Question

How do you find the slope of the graph of \[2x+4y=8\] ?

Answer 1

Hint: Here we can see we have to find the slope of the given equation.so, in order to find the slope of the given equation we have to first bring the equation in intercept form by rearranging. Then compare the given equation with the general intercept form of the equation which is \[y=mx+c\] , here m is the slope and c is the intercept made by the line with y-axis.

Complete step by step answer:
In the given question, the equation for which we have to find the slope is \[2x+4y=8\]
. Let us first see what is slope and intercept. Slope is defined as the gradient of the line. In simple terms we can say the tangent of the angle made by the line with x-axis. It is just the change of y over the change of x. On the other hand, an intercept is the point where a line crosses the y-axis. The distance from that intersection point to the origin is the value of intercept.
Now the equation given \[2x+4y=8\] is not in general intercept form. Therefore, we will rearrange by shifting the x term to the right hand side and dividing by \[4\] on both sides.
\[\begin{align}
  & 2x+4y=8 \\
 & \Rightarrow 4y=8-2x \\
 & \Rightarrow y=\dfrac{8}{4}-\dfrac{2x}{4} \\
 & \Rightarrow y=2-\dfrac{1}{2}x \\
 & \Rightarrow y=-\dfrac{1}{2}x+2 \\
\end{align}\]
The equation after rearranging is \[y=-\dfrac{1}{2}x+2\] . Comparing it with the general intercept form of the equation which is \[y=mx+c\] .
 We get \[m=-\dfrac{1}{2}\] .

Hence, we can conclude that the slope of the given equation \[-\dfrac{1}{2}\] is which means as the line on the graph moves from left to right, the line falls.
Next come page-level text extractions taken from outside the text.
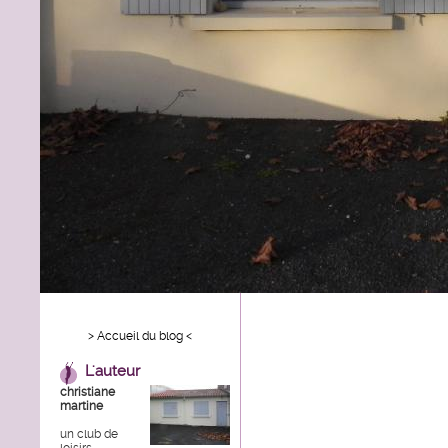
> Accueil du blog <
L'auteur
christiane
martine
un club de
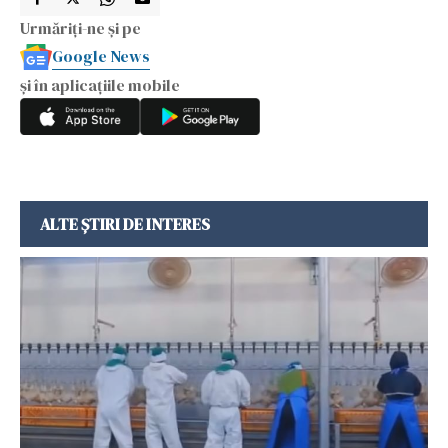
Urmăriți-ne și pe
Google News
și în aplicațiile mobile
ALTE ȘTIRI DE INTERES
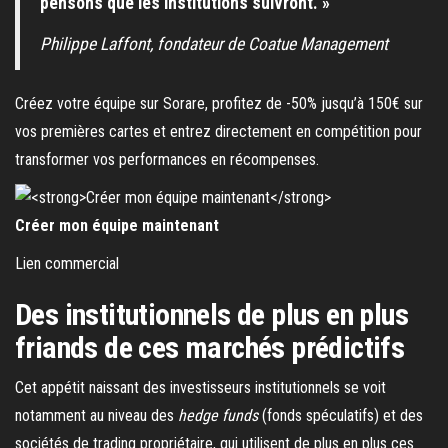
pensons que les institutions suivront. »
Philippe Laffont, fondateur de Coatue
Management
Créez votre équipe sur Sorare, profitez de -50% jusqu’à 150€ sur
vos premières cartes et entrez directement en compétition pour
transformer vos performances en récompenses.
Créer mon équipe maintenant
Lien commercial
Des institutionnels de plus en plus
friands de ces marchés prédictifs
Cet appétit naissant des investisseurs institutionnels se voit
notamment au niveau des
hedge funds
(fonds spéculatifs) et des
sociétés de trading propriétaire, qui utilisent de plus en plus ces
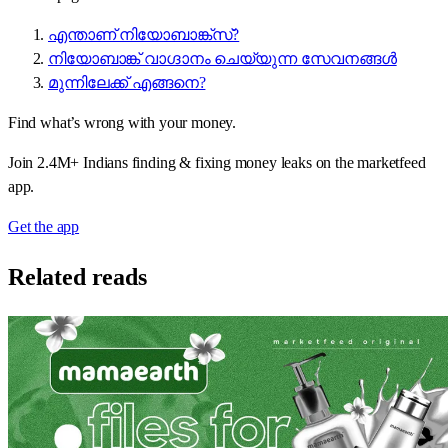
എന്താണ് നിയോബാങ്ക്സ്?
നിയോബാങ്ക് വാഗ്ദാനം ചെയ്യുന്ന സേവനങ്ങൾ
മുന്നിലേക്ക് എങ്ങനെ?
Find what’s wrong with your money.
Join 2.4M+ Indians finding & fixing money leaks on the marketfeed
app.
Get the app
Related reads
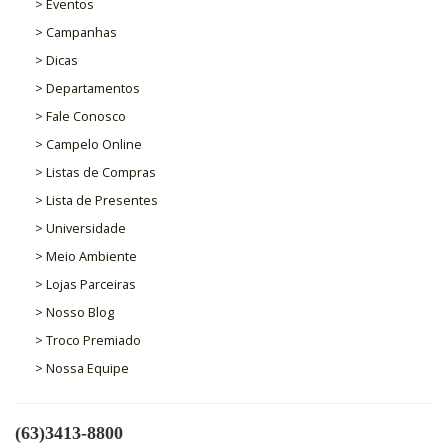
> Eventos
> Campanhas
> Dicas
> Departamentos
> Fale Conosco
> Campelo Online
> Listas de Compras
> Lista de Presentes
> Universidade
> Meio Ambiente
> Lojas Parceiras
> Nosso Blog
> Troco Premiado
> Nossa Equipe
(63)3413-8800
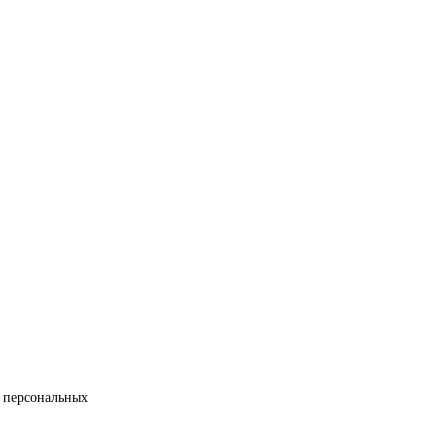
 персональных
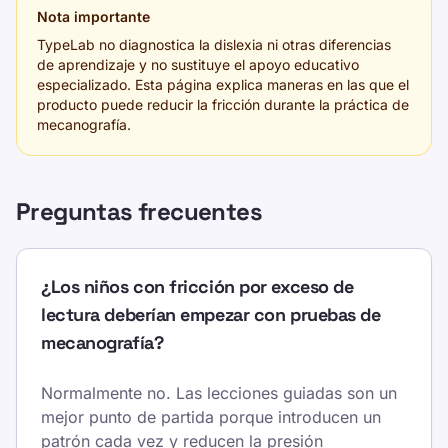
Nota importante
TypeLab no diagnostica la dislexia ni otras diferencias
de aprendizaje y no sustituye el apoyo educativo
especializado. Esta página explica maneras en las que el
producto puede reducir la fricción durante la práctica de
mecanografía.
Preguntas frecuentes
¿Los niños con fricción por exceso de
lectura deberían empezar con pruebas de
mecanografía?
Normalmente no. Las lecciones guiadas son un
mejor punto de partida porque introducen un
patrón cada vez y reducen la presión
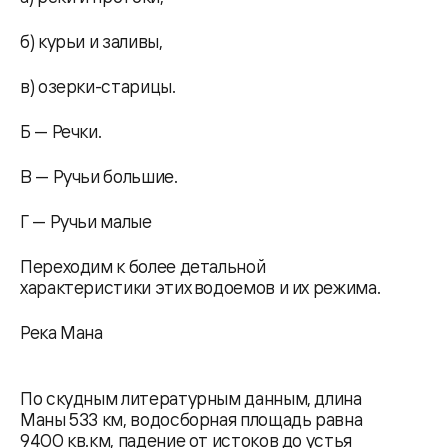
б) курьи и заливы,
в) озерки-старицы.
Б — Речки.
В — Ручьи большие.
Г — Ручьи малые
Переходим к более детальной
характеристики этих водоемов и их режима.
Река Мана
По скудным литературным данным, длина
Маны 533 км, водосборная площадь равна
9400 кв.км, падение от истоков до устья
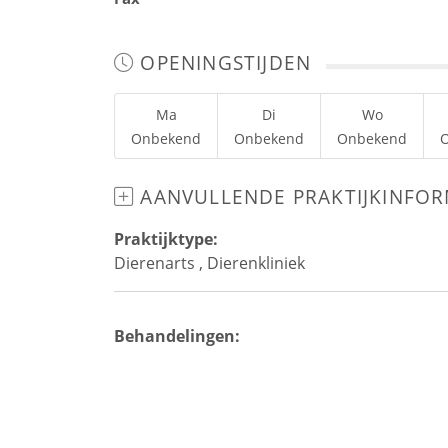
OPENINGSTIJDEN
Ma
Di
Wo
Onbekend
Onbekend
Onbekend
AANVULLENDE PRAKTIJKINFOR
Praktijktype:
Dierenarts
,
Dierenkliniek
Behandelingen:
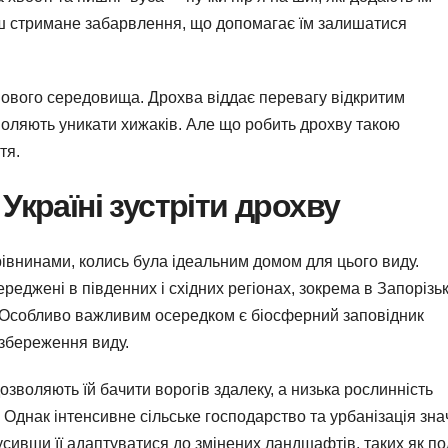
ьш стримане забарвлення, що допомагає їм залишатися
пового середовища. Дрохва віддає перевагу відкритим
зволяють уникати хижаків. Але що робить дрохву такою
тя.
Україні зустріти дрохву
и рівнинами, колись була ідеальним домом для цього виду.
ереджені в південних і східних регіонах, зокрема в Запорізьк
х. Особливо важливим осередком є біосферний заповідник
 збереження виду.
зволяють їй бачити ворогів здалеку, а низька рослинність
. Однак інтенсивне сільське господарство та урбанізація зн
усивши її адаптуватися до змінених ландшафтів, таких як по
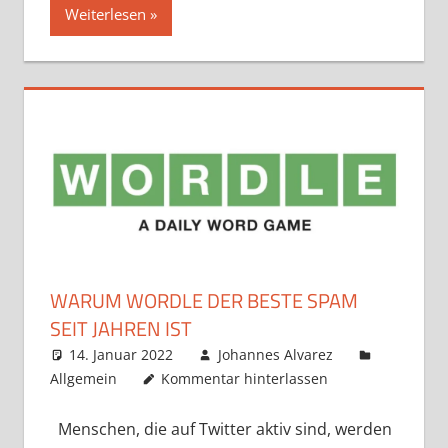
Weiterlesen
WARUM WORDLE DER BESTE SPAM
SEIT JAHREN IST
14. Januar 2022
Johannes Alvarez
Allgemein
Kommentar hinterlassen
Menschen, die auf Twitter aktiv sind, werden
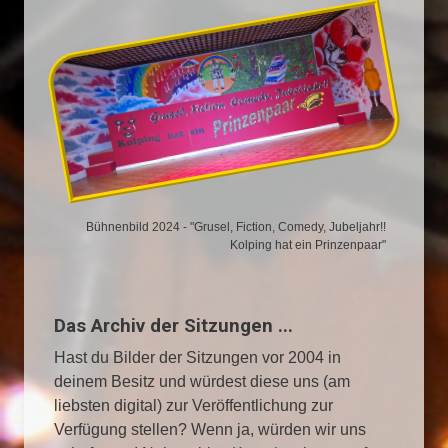
Bühnenbild 2024 - "Grusel, Fiction, Comedy, Jubeljahr!!
Kolping hat ein Prinzenpaar"
Das Archiv der Sitzungen ...
Hast du Bilder der Sitzungen vor 2004 in
deinem Besitz und würdest diese uns (am
liebsten digital) zur Veröffentlichung zur
Verfügung stellen? Wenn ja, würden wir uns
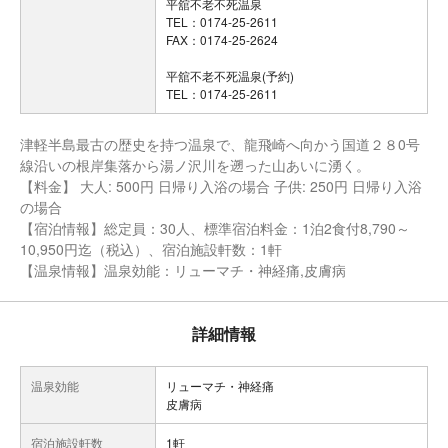
平舘不老不死温泉
TEL：0174-25-2611
FAX：0174-25-2624
平舘不老不死温泉(予約)
TEL：0174-25-2611
津軽半島最古の歴史を持つ温泉で、龍飛崎へ向かう国道２８0号
線沿いの根岸集落から湯ノ沢川を遡った山あいに湧く。
【料金】 大人: 500円 日帰り入浴の場合 子供: 250円 日帰り入浴
の場合
【宿泊情報】総定員：30人、標準宿泊料金：1泊2食付8,790～
10,950円迄（税込）、宿泊施設軒数：1軒
【温泉情報】温泉効能：リューマチ・神経痛,皮膚病
詳細情報
温泉効能
リューマチ・神経痛
皮膚病
宿泊施設軒数
1軒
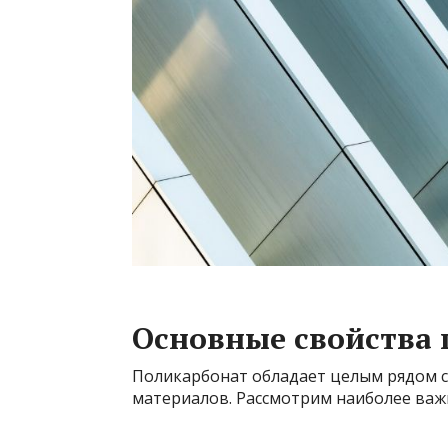
Основные свойства 
Поликарбонат обладает целым рядом с
материалов. Рассмотрим наиболее важн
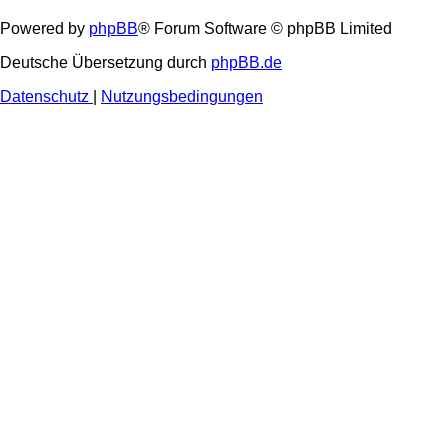
Powered by
phpBB
® Forum Software © phpBB Limited
Deutsche Übersetzung durch
phpBB.de
Datenschutz
|
Nutzungsbedingungen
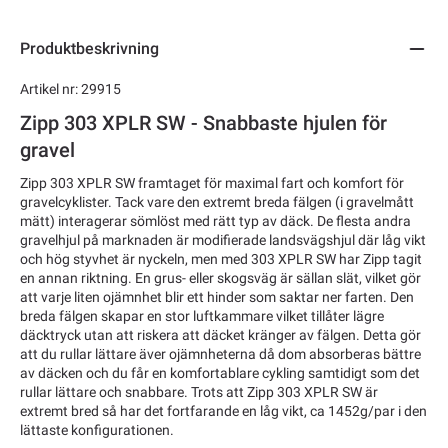
Produktbeskrivning
Artikel nr: 29915
Zipp 303 XPLR SW - Snabbaste hjulen för
gravel
Zipp 303 XPLR SW framtaget för maximal fart och komfort för
gravelcyklister. Tack vare den extremt breda fälgen (i gravelmått
mätt) interagerar sömlöst med rätt typ av däck. De flesta andra
gravelhjul på marknaden är modifierade landsvägshjul där låg vikt
och hög styvhet är nyckeln, men med 303 XPLR SW har Zipp tagit
en annan riktning. En grus- eller skogsväg är sällan slät, vilket gör
att varje liten ojämnhet blir ett hinder som saktar ner farten. Den
breda fälgen skapar en stor luftkammare vilket tillåter lägre
däcktryck utan att riskera att däcket kränger av fälgen. Detta gör
att du rullar lättare äver ojämnheterna då dom absorberas bättre
av däcken och du får en komfortablare cykling samtidigt som det
rullar lättare och snabbare. Trots att Zipp 303 XPLR SW är
extremt bred så har det fortfarande en låg vikt, ca 1452g/par i den
lättaste konfigurationen.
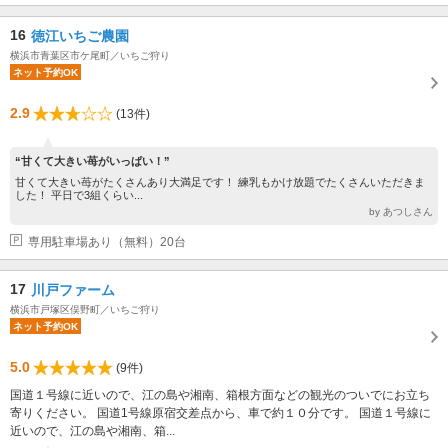
16
徳江いちご農園
横浜市青葉区市ケ尾町／いちご狩り
ネット予約OK
2.9
(13件)
“甘くて大きい苺がいっぱい！”
甘くて大きい苺がたくさんあり大満足です！ 練乳もかけ放題でたくさんいただきま
した！ 平日で3組くらい...
by あつしさん
専用駐車場あり（無料）20台
17
川戸ファーム
横浜市戸塚区俣野町／いちご狩り
ネット予約OK
5.0
(9件)
国道１号線に近いので、江の島や湘南、箱根方面などの観光のついでにお立ち
寄りください。 国道1号線原宿交差点から、車で約１０分です。 国道１号線に
近いので、江の島や湘南、箱...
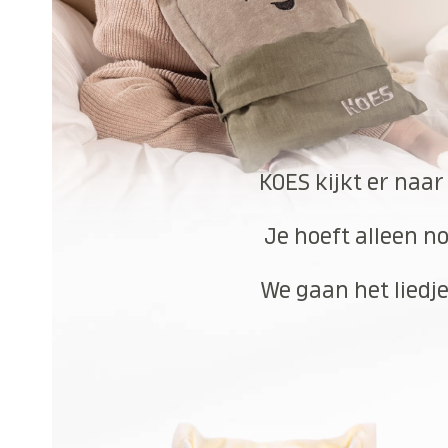
KOES kijkt er naar
Je hoeft alleen no
We gaan het liedje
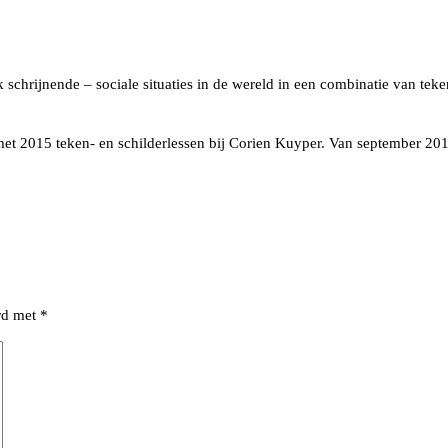
schrijnende – sociale situaties in de wereld in een combinatie van teke
et 2015 teken- en schilderlessen bij Corien Kuyper. Van september 20
erd met
*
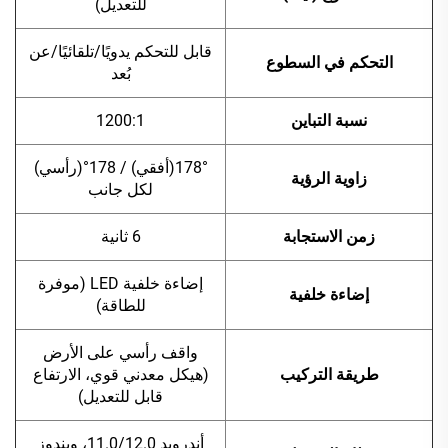
للتعديل)
قابل للتحكم يدويًا/تلقائيًا/عن
التحكم في السطوع
بُعد
نسبة التباين
1200:1
178°(أفقي) / 178°(رأسي)
زاوية الرؤية
لكل جانب
زمن الاستجابة
6 ثانية
إضاءة خلفية LED (موفرة
إضاءة خلفية
للطاقة)
واقف رأسي على الأرض
طريقة التركيب
(هيكل معدني قوي، الارتفاع
قابل للتعديل)
أندرويد 11.0/12.0، ويندوز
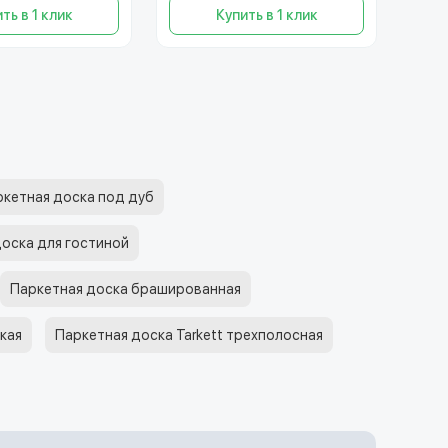
ть в 1 клик
Купить в 1 клик
ркетная доска под дуб
оска для гостиной
Паркетная доска брашированная
кая
Паркетная доска Tarkett трехполосная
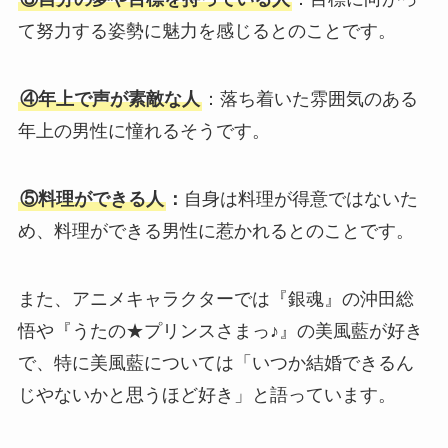
て努力する姿勢に魅力を感じるとのことです。
④年上で声が素敵な人
：落ち着いた雰囲気のある
年上の男性に憧れるそうです。
⑤料理ができる人
：
自身は料理が得意ではないた
め、料理ができる男性に惹かれるとのことです。
また、アニメキャラクターでは『銀魂』の沖田総
悟や『うたの★プリンスさまっ♪』の美風藍が好き
で、特に美風藍については「いつか結婚できるん
じやないかと思うほど好き」と語っています。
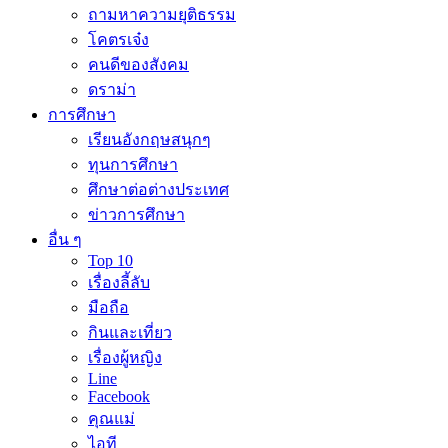
ถามหาความยุติธรรม
โคตรเจ๋ง
คนดีของสังคม
ดราม่า
การศึกษา
เรียนอังกฤษสนุกๆ
ทุนการศึกษา
ศึกษาต่อต่างประเทศ
ข่าวการศึกษา
อื่น ๆ
Top 10
เรื่องลี้ลับ
มือถือ
กินและเที่ยว
เรื่องผู้หญิง
Line
Facebook
คุณแม่
ไอที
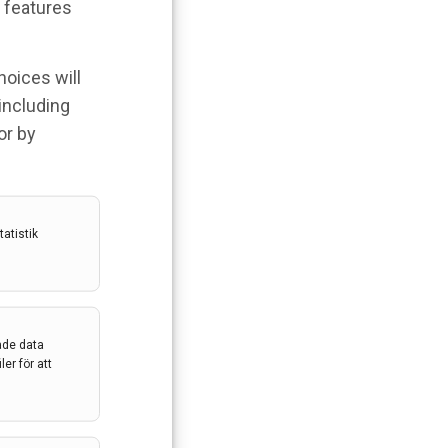
 features
hoices will
 including
or by
atistik
ade data
er för att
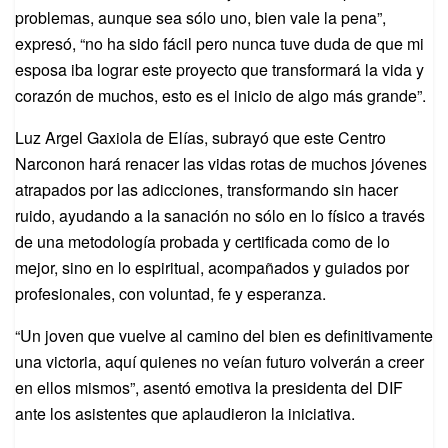
problemas, aunque sea sólo uno, bien vale la pena”,
expresó, “no ha sido fácil pero nunca tuve duda de que mi
esposa iba lograr este proyecto que transformará la vida y
corazón de muchos, esto es el inicio de algo más grande”.
Luz Argel Gaxiola de Elías, subrayó que este Centro
Narconon hará renacer las vidas rotas de muchos jóvenes
atrapados por las adicciones, transformando sin hacer
ruido, ayudando a la sanación no sólo en lo físico a través
de una metodología probada y certificada como de lo
mejor, sino en lo espiritual, acompañados y guiados por
profesionales, con voluntad, fe y esperanza.
“Un joven que vuelve al camino del bien es definitivamente
una victoria, aquí quienes no veían futuro volverán a creer
en ellos mismos”, asentó emotiva la presidenta del DIF
ante los asistentes que aplaudieron la iniciativa.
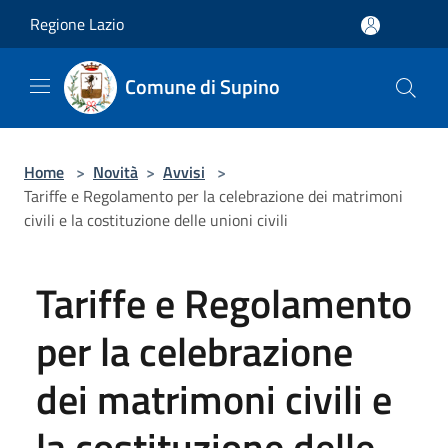
Salta al contenuto principale
Regione Lazio
Comune di Supino
Home
>
Novità
>
Avvisi
>
Tariffe e Regolamento per la celebrazione dei matrimoni
civili e la costituzione delle unioni civili
Tariffe e Regolamento
per la celebrazione
dei matrimoni civili e
la costituzione delle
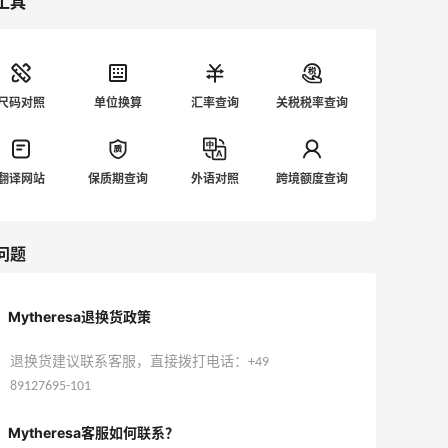
工具
尺码对照
单位换算
汇率查询
关税税率查询
翻译网站
保质期查询
外语对照
跨境额度查询
问题
Mytheresa退换货政策
退换货建议联系客服，直接拨打电话：+49
89127695-101
Mytheresa客服如何联系？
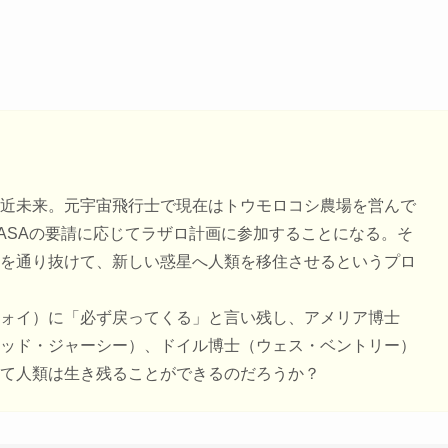
近未来。元宇宙飛行士で現在はトウモロコシ農場を営んで
ASAの要請に応じてラザロ計画に参加することになる。そ
を通り抜けて、新しい惑星へ人類を移住させるというプロ
ォイ）に「必ず戻ってくる」と言い残し、アメリア博士
ッド・ジャーシー）、ドイル博士（ウェス・ベントリー）
て人類は生き残ることができるのだろうか？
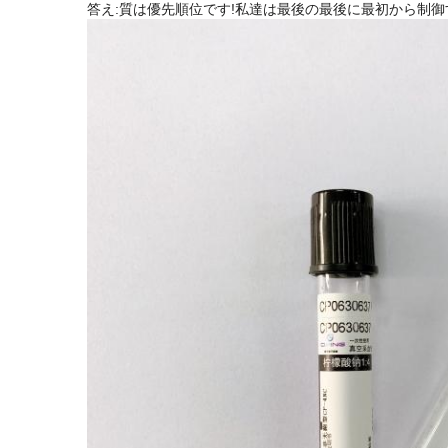
答え:質は優先順位です!私達は最後の最後に最初から制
Note: In this question the first step is to check whether the line is in intercept form or not. If it is not then you have to convert it into the general intercept form by rearranging. Also, while comparing the two equations do not leave the sign with it, be careful with this. The whole solution was dependent on the general intercept form of the equation so, try to memorize for future use also.